Conduction velocity under PES condition.
A: Ventricular fibrillation threshold of the heart from mice treated with Ang II only and Ang II + PAP. B: Representative examples of ECG recordings from mice subjected to ex-vivo S1S1 ventricular pacing at 6.5 mA amplitude. Episodes of arrhythmias were showed in mice treated with Ang II only (n = 4 per group).
Figure 6.
PAP treatment ameliorated Ang ll-induced decrement and spatially heterogeneous distribution of Cx43.
A: Representative images of Cx43 staining. Thick arrows point to diffuse Cx43 labeling in the cytoplasm, whereas thin arrows show Cx43 distributed in intercalated discs. B: Immunostaining of Cx 43 was performed on sections of the heart from mice treated with Ang II or Ang II + PAP. The number of Cx43-positive clusters of Cx43 labeling are quantified, as shown in the bar graphs.(n = 4 per group,Scale bar, 20 um)
Figure 7.
PAP reduced Ang II induced increase in frequencies of calcium sparks and waves in ventricular myocytes.
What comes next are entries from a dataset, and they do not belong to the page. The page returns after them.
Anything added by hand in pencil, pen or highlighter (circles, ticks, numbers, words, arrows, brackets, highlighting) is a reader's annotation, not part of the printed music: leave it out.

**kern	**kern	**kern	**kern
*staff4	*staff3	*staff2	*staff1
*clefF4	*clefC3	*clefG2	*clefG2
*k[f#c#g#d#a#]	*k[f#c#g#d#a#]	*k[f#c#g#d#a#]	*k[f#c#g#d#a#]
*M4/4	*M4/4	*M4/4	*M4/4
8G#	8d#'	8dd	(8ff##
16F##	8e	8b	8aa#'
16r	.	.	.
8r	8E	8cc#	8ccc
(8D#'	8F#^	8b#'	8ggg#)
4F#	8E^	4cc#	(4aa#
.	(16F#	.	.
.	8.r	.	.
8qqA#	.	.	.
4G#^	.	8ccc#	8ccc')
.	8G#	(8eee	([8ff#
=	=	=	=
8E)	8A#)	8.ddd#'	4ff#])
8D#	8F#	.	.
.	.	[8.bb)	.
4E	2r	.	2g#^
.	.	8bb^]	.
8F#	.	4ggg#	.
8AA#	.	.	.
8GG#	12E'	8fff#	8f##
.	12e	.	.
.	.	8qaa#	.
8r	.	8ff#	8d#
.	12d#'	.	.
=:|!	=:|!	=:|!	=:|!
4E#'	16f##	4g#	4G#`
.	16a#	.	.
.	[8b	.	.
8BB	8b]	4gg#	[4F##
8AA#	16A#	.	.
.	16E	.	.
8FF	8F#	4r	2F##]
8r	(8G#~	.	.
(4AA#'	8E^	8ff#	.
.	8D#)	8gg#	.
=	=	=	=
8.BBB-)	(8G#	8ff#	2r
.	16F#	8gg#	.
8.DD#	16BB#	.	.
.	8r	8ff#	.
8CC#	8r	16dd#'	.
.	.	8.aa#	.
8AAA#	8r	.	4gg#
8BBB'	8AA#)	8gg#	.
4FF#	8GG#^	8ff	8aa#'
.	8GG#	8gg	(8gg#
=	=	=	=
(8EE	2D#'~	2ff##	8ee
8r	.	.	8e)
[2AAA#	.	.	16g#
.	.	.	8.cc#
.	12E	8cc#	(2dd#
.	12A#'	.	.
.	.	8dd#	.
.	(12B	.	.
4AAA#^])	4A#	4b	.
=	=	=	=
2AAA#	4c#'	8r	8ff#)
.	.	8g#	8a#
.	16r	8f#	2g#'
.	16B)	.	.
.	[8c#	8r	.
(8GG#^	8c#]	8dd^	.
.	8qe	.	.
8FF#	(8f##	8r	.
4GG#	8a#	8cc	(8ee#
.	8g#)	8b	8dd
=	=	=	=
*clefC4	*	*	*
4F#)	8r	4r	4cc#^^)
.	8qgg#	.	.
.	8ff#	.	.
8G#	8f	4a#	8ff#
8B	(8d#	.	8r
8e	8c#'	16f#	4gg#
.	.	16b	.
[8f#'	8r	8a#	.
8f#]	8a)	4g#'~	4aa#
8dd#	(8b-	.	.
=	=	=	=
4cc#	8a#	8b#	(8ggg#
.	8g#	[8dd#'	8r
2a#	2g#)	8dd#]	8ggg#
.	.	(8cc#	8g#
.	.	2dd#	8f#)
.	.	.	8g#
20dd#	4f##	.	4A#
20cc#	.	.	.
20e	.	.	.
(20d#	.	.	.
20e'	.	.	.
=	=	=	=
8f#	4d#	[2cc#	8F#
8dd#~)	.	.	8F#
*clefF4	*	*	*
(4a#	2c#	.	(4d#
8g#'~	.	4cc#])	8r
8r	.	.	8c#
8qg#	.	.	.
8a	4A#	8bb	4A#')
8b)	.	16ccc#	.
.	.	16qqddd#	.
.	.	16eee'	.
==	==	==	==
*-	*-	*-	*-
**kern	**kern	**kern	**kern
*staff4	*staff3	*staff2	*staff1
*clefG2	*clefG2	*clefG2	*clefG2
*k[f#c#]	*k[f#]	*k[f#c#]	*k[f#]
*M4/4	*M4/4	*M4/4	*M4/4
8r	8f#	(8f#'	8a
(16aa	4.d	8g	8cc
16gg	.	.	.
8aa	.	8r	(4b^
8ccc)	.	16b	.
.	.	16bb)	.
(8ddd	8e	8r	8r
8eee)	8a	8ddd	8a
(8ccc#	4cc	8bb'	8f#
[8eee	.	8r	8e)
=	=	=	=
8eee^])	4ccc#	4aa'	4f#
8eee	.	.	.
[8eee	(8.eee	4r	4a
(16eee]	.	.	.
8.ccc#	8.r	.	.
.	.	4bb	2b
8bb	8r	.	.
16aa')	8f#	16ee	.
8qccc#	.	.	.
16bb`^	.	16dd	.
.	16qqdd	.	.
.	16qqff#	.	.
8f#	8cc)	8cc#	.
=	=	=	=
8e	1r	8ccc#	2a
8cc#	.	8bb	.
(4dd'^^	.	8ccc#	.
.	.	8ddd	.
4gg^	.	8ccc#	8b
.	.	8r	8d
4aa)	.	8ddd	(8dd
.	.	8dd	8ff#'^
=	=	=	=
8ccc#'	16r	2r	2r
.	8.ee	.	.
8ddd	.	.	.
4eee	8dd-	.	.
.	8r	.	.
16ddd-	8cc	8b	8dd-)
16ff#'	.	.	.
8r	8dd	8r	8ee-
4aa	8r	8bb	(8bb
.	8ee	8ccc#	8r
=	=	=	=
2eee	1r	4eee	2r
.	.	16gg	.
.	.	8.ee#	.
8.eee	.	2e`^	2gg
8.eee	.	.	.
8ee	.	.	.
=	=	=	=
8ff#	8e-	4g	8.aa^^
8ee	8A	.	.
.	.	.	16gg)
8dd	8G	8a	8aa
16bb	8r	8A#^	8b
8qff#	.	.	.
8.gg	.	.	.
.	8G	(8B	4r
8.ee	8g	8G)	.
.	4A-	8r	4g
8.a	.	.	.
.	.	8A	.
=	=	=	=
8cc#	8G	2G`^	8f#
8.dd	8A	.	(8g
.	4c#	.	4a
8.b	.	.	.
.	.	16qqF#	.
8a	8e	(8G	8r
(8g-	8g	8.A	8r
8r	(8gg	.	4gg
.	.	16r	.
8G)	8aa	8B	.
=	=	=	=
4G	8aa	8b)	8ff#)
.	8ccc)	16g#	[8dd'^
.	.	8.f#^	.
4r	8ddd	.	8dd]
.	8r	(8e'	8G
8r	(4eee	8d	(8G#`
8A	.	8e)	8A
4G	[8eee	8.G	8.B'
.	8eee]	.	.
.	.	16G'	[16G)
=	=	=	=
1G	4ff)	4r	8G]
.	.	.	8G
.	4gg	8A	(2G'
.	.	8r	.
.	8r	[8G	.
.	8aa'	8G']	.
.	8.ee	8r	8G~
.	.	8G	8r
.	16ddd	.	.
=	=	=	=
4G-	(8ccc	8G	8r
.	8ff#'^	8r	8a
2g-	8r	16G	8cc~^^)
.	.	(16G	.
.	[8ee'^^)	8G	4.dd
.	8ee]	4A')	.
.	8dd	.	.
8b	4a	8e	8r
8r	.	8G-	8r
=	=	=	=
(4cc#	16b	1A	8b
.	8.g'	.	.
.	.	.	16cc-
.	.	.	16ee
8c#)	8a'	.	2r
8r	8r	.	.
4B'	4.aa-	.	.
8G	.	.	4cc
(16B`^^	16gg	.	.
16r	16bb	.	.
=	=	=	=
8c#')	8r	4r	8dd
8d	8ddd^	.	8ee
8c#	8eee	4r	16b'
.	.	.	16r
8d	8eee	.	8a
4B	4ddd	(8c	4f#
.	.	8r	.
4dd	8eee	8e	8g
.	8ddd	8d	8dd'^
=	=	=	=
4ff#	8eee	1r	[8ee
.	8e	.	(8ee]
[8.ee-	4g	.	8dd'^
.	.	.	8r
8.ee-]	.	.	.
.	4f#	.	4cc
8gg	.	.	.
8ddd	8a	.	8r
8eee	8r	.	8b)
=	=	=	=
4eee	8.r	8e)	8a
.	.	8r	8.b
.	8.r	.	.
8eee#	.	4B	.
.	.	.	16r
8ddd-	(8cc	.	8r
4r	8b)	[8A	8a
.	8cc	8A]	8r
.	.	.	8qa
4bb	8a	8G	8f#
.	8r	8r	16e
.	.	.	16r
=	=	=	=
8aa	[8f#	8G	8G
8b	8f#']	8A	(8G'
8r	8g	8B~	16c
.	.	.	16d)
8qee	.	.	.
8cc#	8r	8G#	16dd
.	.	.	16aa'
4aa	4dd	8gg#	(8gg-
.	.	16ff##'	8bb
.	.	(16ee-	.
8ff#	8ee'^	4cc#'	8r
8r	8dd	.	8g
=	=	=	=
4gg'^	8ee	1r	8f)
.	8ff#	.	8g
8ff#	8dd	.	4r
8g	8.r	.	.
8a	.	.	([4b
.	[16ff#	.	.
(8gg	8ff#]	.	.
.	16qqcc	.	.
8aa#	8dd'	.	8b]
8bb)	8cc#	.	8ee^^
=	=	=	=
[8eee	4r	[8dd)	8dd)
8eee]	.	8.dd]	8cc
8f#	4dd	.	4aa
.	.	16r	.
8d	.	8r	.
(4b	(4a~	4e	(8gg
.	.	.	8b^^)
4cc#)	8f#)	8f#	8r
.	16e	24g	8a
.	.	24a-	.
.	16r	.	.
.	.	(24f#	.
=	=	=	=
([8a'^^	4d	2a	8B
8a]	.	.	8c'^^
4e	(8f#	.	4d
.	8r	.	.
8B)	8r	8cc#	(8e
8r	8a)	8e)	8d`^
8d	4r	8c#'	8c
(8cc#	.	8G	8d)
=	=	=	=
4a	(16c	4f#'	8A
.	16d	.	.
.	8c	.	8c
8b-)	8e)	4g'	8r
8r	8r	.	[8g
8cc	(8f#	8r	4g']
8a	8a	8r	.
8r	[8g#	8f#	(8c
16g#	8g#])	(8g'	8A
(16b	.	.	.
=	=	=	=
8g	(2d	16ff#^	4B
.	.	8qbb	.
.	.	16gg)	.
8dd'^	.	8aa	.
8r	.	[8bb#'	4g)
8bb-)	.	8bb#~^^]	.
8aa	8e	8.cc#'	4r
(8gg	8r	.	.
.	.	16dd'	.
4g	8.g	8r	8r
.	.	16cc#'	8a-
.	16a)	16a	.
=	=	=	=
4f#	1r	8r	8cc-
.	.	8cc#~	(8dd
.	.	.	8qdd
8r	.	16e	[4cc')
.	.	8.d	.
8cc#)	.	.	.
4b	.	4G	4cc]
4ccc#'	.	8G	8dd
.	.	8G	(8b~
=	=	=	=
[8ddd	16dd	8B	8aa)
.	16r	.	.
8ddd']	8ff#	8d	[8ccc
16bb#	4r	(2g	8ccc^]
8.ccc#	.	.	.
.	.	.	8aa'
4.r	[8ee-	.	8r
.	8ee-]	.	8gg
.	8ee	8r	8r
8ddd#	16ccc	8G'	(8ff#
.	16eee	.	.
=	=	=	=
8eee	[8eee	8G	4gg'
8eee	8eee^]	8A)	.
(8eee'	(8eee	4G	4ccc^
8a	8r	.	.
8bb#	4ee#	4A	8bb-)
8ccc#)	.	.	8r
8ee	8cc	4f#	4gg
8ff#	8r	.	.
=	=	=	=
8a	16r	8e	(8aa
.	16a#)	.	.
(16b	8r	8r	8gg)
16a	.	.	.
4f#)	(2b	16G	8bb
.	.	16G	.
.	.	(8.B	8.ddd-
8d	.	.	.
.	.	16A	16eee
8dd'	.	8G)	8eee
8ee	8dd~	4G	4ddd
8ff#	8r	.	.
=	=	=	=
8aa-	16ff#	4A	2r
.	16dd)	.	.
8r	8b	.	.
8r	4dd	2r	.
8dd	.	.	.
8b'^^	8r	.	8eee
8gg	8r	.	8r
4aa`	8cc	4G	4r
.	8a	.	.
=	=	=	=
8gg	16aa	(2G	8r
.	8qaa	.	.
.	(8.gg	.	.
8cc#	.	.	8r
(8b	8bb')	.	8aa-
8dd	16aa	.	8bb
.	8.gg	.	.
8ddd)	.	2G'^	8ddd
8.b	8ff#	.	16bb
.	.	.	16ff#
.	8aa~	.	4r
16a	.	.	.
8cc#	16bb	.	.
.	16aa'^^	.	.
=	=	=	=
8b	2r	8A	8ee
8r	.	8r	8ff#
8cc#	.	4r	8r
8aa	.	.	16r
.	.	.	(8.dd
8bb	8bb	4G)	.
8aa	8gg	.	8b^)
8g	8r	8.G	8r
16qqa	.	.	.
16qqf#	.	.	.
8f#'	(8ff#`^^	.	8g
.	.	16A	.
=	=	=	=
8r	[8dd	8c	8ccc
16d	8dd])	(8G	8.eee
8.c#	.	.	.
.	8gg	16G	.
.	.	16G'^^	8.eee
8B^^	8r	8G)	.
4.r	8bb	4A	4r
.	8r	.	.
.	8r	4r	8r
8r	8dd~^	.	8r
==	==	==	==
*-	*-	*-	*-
A: The frequencies of calcium sparks (left panel) and waves (right panel) were measured from single ventricular myocytes isolated from mice administered with Ang II (10 mg/kg/day) with or without co-treatment of PAP (1 mg/kg/day) delivered by minipump for 7 days. The measurements were presented as means ± S.E.M (Control: n = 13; Ang II: n = 15; Ang II+PAP: n = 18). B: The 2D and 3D representative images showing calcium sparks and waves. Note: 2D Images were adjusted to enhance the contrast.
Figure 8.
PAP restored the Ang II induced reduction of amplitudes and prolongation in peak-plateau of calcium transients in ventricular myocytes.
A: The amplitude of the peak of calcium transients (upper panel) was measured by ΔF/F0. The duration of peak-plateau phase of the calcium transients (lower panel) was measured as the time interval between the upstroke of the fluorescence signal (measured at 80% of the maximum value) and the corresponding point on the decay (also measured at 80% of the maximum value). Both were presented as mean ± S.E.M (Control: n = 14; Ang II: n = 18; Ang II+PAP: n = 11). B: The representative traces showing the calcium transients of each group. C: The 2D and 3D representative images showing calcium transients.
Figure 9.
Regulation of cardiac excitation and hypertrophy by Pak1.
Pak1 regulates the activities of ion channels, Ca2+ handling and myofilament proteins through PP2A. Cardiac hypertrophy induced under pathological conditions is suppressed by Pak1 through JNK signaling and regulation of Cx43 expression and distribution.